Anacharsis, a Mediterranean philosopher who spent much of his time traveling through Athens during the 6th century BCE, once wrote a detailed description of how the Greeks trained their sprinters. “The [practice] running is not done on hard, resistant ground,” he noted, “but in deep sand where it is not easy to plant a foot solidly or get a grip with it since it slips away from underneath the foot.” As an added bonus, these young men were also instructed “to jump over a ditch, if necessary, or some other obstacle carrying lead weights that are as large as they can hold.”
Taking Yoga classes? Here’s one pose that might sound familiar: a 2000-year-old Egyptian painting depicts a limber citizen bending over backwards until her hands touch the ground behind him.
During the 2nd and early 3rd centuries CE, China harbored a medical pioneer arguably on par with Hippocrates. Hua Tuo always preached the gospel of regular exercise; as he put it, “the human body requires exertion.” Tuo also knew that proper breathing played a vital role in personal well-being—so he designed a special stretch known as “Tiger Pawing” to help expand the lungs and improve respiration.
If your goal is to build chiseled, well-defined muscles without using techniques that involve “violent movement,” the aforementioned Galen recommends digging, rope-climbing, and extending the arms while a workout buddy tries pulling them downwards.
Seneca the Younger would’ve been a terrible Phys Ed teacher. The Roman philosopher believed that strenuous exercise was, ultimately, pointless. However, if somebody absolutely had to work out, Seneca favored keeping it quick. “There are short and simple exercises which will tire the body without undue delay,” he conceded, “[such as] running, swinging weights about, and jumping—either high jumping or low jumping… But whatever you do, return from body to mind very soon.”
Say what you will about Seneca, but at least one of his fitness observations was spot-on. The following rant—inspired by an especially obnoxious breed of bodybuilder which frequented Rome’s urban bath-houses—might as well have been written about a present-day gym:
Conjure up in your imagination all the sounds that make one hate one’s ears.

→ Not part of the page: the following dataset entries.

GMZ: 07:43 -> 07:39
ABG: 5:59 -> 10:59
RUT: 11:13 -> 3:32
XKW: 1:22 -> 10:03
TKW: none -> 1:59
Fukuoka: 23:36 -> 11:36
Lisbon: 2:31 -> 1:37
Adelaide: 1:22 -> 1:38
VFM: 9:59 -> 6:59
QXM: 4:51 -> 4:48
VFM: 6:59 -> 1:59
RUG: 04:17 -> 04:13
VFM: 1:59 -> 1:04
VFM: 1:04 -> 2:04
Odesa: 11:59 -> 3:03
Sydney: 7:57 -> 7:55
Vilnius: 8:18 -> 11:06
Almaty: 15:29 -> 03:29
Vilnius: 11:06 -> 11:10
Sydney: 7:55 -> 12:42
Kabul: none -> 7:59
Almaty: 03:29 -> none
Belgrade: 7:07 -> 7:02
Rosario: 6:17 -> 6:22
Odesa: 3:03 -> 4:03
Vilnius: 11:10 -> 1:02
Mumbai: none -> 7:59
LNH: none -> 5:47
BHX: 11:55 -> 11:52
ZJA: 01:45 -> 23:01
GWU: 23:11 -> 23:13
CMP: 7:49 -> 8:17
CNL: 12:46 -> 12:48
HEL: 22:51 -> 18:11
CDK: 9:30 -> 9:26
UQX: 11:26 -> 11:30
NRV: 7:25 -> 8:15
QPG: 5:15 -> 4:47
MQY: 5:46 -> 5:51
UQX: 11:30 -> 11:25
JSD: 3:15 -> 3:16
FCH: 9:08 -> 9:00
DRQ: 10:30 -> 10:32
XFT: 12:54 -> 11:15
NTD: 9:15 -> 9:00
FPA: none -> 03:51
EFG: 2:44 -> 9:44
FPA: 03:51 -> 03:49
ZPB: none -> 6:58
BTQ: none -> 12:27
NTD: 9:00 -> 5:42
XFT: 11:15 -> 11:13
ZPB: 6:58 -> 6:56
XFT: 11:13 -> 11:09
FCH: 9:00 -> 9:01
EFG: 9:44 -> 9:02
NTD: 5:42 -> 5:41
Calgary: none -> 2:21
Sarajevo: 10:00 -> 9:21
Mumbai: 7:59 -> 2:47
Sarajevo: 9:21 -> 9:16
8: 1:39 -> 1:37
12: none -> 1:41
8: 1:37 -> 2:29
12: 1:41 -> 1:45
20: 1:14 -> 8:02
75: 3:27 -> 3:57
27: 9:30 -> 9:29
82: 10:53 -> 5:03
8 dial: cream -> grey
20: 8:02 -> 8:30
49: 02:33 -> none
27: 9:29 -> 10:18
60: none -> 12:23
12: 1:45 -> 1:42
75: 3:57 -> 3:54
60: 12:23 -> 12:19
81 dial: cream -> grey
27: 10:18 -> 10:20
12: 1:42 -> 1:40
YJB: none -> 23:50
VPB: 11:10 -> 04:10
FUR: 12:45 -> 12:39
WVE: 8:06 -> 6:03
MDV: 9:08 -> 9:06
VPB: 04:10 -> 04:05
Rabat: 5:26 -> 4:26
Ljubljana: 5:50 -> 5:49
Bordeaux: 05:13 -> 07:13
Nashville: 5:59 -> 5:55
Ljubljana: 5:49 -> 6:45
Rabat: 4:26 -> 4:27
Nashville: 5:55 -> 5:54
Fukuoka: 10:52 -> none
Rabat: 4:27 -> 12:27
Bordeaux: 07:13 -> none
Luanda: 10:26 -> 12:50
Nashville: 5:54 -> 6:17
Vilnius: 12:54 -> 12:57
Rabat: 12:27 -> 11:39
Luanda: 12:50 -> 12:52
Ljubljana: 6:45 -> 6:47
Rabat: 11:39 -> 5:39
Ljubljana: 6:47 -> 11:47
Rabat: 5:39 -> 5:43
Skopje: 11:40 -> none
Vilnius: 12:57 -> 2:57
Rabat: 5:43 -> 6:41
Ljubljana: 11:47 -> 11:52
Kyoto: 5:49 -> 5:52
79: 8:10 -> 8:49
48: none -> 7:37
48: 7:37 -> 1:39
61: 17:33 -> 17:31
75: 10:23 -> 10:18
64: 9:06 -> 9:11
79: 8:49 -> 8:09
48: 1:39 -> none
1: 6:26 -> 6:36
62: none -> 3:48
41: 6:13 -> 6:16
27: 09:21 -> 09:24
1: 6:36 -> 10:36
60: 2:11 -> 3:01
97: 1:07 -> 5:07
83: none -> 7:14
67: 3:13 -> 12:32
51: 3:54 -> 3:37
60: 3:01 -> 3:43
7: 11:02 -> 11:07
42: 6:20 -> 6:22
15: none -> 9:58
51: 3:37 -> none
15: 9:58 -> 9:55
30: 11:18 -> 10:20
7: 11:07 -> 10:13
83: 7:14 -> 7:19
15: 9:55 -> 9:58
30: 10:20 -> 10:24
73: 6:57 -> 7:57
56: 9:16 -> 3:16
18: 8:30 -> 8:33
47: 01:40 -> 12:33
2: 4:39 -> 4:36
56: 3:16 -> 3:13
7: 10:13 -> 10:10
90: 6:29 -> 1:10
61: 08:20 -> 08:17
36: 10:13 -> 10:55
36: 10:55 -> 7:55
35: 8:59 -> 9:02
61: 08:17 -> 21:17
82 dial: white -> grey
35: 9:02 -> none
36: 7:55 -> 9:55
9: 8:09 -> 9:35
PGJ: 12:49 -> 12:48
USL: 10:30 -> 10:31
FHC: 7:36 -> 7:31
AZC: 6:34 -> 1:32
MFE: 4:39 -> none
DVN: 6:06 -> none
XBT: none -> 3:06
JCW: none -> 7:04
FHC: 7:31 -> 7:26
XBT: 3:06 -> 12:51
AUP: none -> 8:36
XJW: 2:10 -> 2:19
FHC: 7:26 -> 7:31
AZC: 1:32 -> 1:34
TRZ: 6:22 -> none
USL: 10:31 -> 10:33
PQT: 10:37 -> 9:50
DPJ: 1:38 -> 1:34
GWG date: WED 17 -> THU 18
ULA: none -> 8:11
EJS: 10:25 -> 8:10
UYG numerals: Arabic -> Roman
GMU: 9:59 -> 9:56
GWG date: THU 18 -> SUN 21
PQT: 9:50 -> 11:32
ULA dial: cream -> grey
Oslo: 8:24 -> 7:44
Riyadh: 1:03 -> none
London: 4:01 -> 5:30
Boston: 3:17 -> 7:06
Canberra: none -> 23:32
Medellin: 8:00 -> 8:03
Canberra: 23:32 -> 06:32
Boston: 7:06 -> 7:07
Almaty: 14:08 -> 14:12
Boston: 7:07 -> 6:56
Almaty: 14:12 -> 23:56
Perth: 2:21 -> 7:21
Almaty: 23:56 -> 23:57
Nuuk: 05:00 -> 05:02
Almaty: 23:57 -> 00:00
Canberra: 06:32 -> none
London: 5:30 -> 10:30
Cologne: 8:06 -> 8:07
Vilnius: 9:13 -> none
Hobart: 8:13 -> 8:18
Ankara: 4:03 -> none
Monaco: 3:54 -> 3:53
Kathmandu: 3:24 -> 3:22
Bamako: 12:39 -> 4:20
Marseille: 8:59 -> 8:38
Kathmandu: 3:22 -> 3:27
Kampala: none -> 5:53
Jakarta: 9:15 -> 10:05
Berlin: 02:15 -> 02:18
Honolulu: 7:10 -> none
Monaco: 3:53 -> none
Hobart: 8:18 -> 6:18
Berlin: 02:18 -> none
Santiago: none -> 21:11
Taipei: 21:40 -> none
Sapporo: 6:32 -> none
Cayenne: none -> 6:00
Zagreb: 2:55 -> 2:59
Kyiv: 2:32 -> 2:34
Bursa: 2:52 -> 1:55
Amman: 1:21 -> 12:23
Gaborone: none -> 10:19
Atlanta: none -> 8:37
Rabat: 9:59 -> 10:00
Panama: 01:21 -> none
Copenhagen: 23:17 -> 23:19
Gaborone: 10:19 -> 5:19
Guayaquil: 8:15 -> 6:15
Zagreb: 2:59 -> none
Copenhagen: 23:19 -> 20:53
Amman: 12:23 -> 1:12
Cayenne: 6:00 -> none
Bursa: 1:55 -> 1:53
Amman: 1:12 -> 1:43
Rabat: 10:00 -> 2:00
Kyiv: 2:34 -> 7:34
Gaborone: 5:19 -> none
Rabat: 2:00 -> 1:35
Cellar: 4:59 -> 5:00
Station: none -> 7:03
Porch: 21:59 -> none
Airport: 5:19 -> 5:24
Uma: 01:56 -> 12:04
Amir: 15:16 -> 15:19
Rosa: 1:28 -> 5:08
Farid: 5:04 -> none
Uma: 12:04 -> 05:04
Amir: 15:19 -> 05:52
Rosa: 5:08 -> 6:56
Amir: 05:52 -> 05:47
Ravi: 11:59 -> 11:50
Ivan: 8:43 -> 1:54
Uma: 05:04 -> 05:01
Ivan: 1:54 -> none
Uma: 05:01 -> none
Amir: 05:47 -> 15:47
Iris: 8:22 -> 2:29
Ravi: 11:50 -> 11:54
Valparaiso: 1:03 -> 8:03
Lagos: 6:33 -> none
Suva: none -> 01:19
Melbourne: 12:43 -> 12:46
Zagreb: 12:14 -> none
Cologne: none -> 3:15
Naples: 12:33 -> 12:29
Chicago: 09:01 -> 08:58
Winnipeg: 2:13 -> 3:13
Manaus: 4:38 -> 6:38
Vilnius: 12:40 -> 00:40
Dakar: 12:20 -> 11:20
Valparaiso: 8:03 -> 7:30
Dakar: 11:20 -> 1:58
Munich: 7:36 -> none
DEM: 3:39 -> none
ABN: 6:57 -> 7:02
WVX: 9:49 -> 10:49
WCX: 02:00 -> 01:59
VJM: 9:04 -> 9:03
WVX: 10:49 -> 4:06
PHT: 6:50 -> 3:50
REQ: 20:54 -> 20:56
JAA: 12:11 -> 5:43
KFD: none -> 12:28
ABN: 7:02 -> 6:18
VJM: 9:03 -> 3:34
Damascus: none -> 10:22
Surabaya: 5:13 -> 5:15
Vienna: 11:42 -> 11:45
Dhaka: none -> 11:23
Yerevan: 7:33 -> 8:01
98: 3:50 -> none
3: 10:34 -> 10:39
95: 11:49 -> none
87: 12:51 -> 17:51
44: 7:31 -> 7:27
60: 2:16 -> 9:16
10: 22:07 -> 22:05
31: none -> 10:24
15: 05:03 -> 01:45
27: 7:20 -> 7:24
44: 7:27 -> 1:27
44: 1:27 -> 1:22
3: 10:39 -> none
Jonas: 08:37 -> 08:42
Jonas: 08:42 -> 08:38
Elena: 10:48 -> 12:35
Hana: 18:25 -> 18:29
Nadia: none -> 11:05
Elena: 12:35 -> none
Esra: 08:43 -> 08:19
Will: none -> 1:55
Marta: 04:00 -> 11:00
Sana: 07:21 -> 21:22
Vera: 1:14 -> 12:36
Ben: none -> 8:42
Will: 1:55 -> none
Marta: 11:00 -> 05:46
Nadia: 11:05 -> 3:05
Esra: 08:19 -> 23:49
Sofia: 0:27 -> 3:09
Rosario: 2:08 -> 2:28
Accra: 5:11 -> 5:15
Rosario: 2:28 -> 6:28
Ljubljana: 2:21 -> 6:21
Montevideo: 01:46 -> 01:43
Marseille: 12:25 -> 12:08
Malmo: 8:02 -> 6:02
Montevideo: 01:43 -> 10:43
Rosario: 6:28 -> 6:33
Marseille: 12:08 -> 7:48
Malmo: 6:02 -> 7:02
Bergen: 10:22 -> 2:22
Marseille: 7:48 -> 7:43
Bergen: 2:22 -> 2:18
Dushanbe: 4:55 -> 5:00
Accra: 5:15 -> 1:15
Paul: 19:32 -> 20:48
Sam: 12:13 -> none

I hear the grunts of musclemen exercising and jerking those heavy weights around; they are working hard, or pretending to. I hear the sharp hissing when they release their pent breath.
And the bellyaching didn’t stop there. “Add to this,” Seneca moaned, “the racket of a cocky bastard, a thief caught in the act, and a fellow who likes the sound of his own voice … plus those who plunge into the pool with a huge splash of water.”
Just how badass was Milo of Croton? During his childhood (or so goes one legend), the future Olympian wrestler owned a young calf he used to lift onto his shoulders and carry around for a spell. Milo is said to have done this every single day: as it got bigger, he grew stronger. Four years later, Milo could be seen wandering around with this fully grown pet bull resting on his manly shoulders.